Write out, word for word, the stretch from the start of the listing through the line containing "Tile 6 of 4", including both ends. Leave the pictures out of your copy.

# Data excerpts
▼

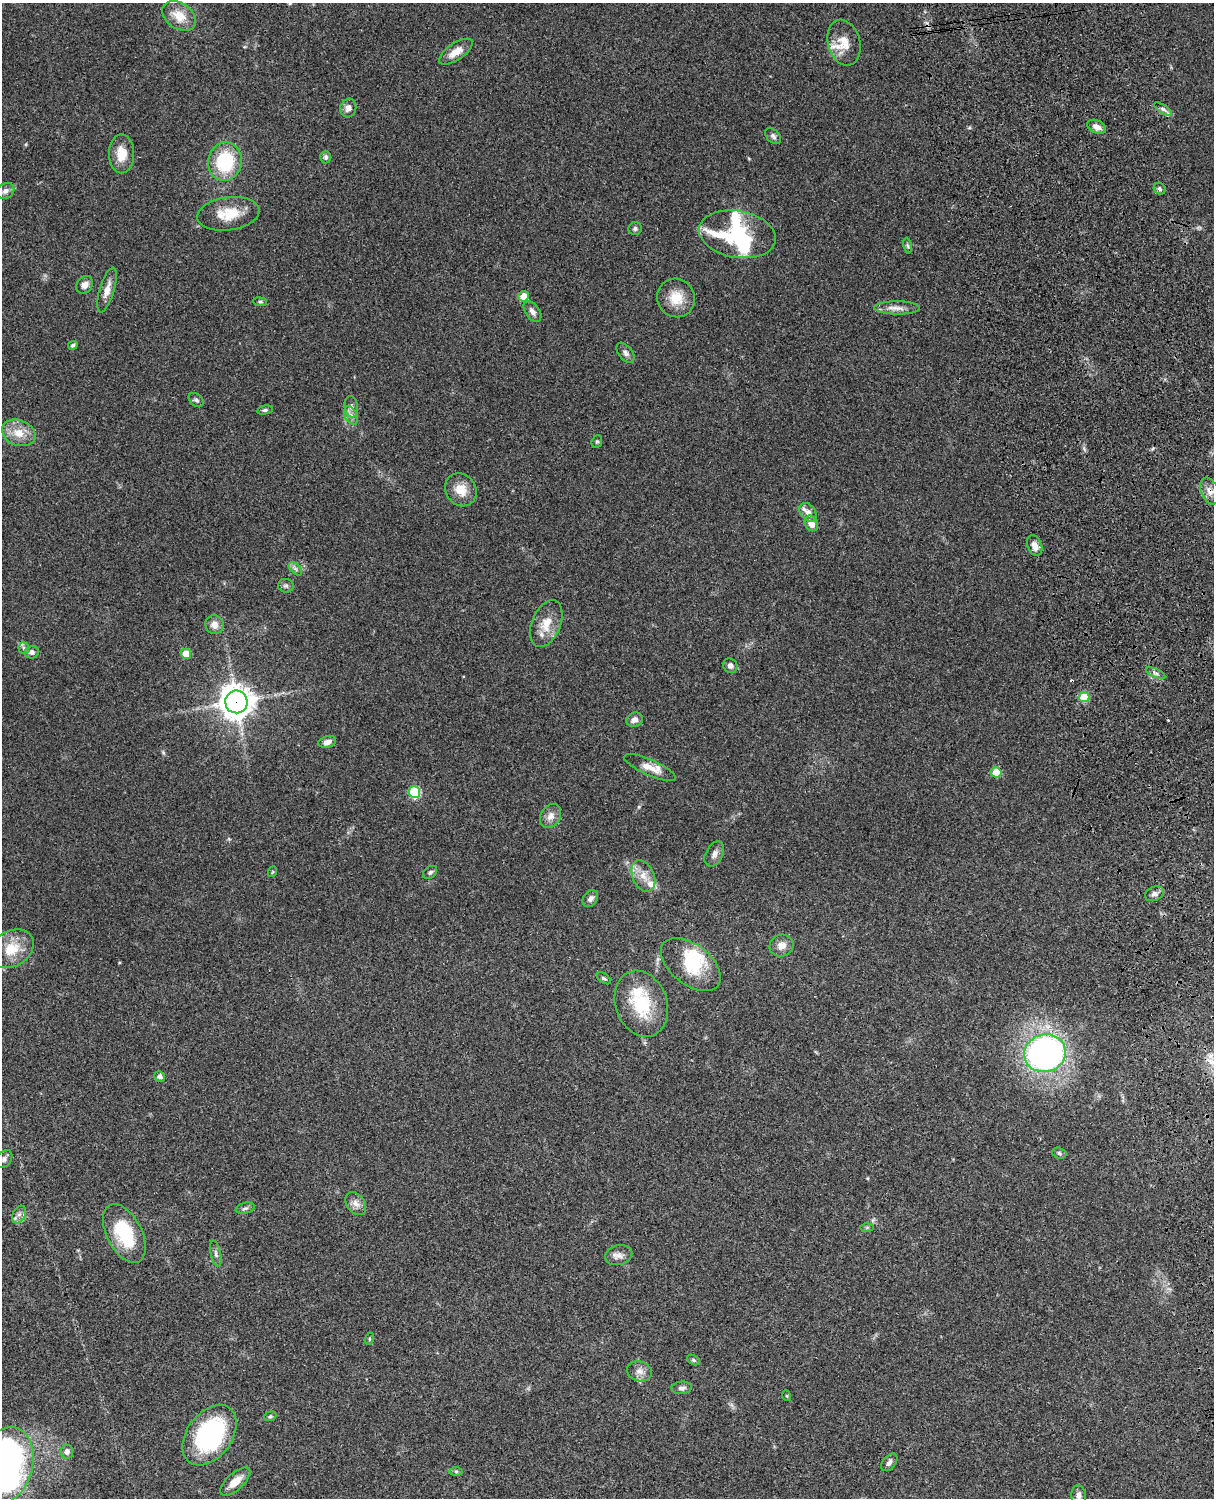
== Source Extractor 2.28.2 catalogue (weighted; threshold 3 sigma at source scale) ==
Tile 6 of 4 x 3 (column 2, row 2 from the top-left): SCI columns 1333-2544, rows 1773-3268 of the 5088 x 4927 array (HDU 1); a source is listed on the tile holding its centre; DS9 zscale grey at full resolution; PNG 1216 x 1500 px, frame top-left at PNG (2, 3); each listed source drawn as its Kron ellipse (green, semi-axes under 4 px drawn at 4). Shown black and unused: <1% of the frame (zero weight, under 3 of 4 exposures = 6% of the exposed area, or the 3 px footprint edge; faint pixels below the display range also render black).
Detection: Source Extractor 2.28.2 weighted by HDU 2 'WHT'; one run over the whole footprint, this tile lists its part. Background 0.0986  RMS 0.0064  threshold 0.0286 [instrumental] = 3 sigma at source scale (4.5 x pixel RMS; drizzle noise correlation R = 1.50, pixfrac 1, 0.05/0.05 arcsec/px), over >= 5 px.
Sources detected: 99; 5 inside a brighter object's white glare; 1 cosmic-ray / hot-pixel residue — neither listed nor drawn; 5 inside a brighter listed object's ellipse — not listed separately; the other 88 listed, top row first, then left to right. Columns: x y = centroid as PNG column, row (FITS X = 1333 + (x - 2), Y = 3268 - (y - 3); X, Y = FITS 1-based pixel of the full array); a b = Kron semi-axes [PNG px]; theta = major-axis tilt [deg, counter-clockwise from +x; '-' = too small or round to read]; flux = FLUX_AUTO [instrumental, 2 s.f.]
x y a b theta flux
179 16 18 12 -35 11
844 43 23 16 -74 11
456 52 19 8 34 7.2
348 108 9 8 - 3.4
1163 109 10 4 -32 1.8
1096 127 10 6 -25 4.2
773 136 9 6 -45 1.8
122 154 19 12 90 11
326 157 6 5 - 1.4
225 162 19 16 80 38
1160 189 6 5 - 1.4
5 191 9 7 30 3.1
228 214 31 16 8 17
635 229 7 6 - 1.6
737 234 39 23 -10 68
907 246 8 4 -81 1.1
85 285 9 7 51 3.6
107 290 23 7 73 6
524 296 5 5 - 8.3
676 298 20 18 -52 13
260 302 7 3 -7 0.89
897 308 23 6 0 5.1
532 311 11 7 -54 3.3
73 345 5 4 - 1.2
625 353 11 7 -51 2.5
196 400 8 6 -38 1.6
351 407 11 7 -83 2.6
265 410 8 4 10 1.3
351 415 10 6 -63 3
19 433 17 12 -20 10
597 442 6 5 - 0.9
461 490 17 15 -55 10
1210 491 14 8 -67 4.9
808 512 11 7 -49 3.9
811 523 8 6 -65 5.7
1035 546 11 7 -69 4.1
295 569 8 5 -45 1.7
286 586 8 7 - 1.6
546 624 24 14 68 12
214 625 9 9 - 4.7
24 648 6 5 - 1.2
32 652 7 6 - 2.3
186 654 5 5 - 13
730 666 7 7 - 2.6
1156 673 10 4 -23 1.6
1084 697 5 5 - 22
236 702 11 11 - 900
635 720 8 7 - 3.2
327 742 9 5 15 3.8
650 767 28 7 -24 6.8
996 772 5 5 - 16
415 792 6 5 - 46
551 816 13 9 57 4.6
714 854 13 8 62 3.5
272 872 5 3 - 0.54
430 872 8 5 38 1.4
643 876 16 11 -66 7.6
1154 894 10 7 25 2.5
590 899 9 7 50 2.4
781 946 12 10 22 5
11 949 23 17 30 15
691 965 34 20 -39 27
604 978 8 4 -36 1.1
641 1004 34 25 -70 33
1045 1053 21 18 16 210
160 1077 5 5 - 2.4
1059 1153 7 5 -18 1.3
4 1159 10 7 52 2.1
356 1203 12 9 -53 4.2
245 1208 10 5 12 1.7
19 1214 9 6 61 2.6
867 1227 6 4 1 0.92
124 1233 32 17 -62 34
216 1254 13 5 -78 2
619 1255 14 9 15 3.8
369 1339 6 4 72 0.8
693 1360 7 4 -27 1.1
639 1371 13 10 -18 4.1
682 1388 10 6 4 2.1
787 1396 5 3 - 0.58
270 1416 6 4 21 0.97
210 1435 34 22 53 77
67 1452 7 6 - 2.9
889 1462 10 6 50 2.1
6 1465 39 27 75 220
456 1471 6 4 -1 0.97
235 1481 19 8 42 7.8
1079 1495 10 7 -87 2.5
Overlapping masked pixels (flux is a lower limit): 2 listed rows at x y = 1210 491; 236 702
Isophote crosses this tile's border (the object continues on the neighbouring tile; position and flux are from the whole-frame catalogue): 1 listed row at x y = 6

▲

# FINAL ANSWER
== Source Extractor 2.28.2 catalogue (weighted; threshold 3 sigma at source scale) ==
Tile 6 of 4 x 3 (column 2, row 2 from the top-left): SCI columns 1333-2544, rows 1773-3268 of the 5088 x 4927 array (HDU 1); a source is listed on the tile holding its centre; DS9 zscale grey at full resolution; PNG 1216 x 1500 px, frame top-left at PNG (2, 3); each listed source drawn as its Kron ellipse (green, semi-axes under 4 px drawn at 4). Shown black and unused: <1% of the frame (zero weight, under 3 of 4 exposures = 6% of the exposed area, or the 3 px footprint edge; faint pixels below the display range also render black).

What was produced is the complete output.